#### Data for this exercise ####

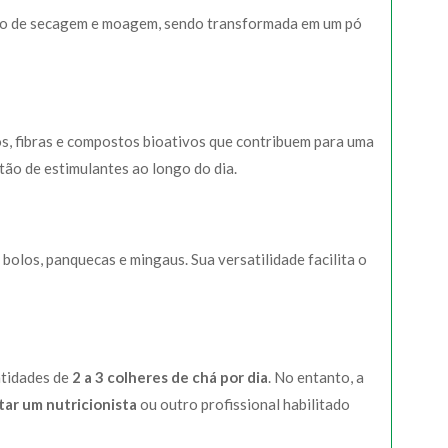
cesso de secagem e moagem, sendo transformada em um pó
os, fibras e compostos bioativos que contribuem para uma
stão de estimulantes ao longo do dia.
bolos, panquecas e mingaus. Sua versatilidade facilita o
ntidades de
2 a 3 colheres de chá por dia
. No entanto, a
tar um nutricionista
ou outro profissional habilitado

####

Activity:
Without including any picture, retype the entries exactly.

Answer to the problem:
cesso de secagem e moagem, sendo transformada em um pó
os, fibras e compostos bioativos que contribuem para uma
stão de estimulantes ao longo do dia.
bolos, panquecas e mingaus. Sua versatilidade facilita o
ntidades de
2 a 3 colheres de chá por dia
. No entanto, a
tar um nutricionista
ou outro profissional habilitado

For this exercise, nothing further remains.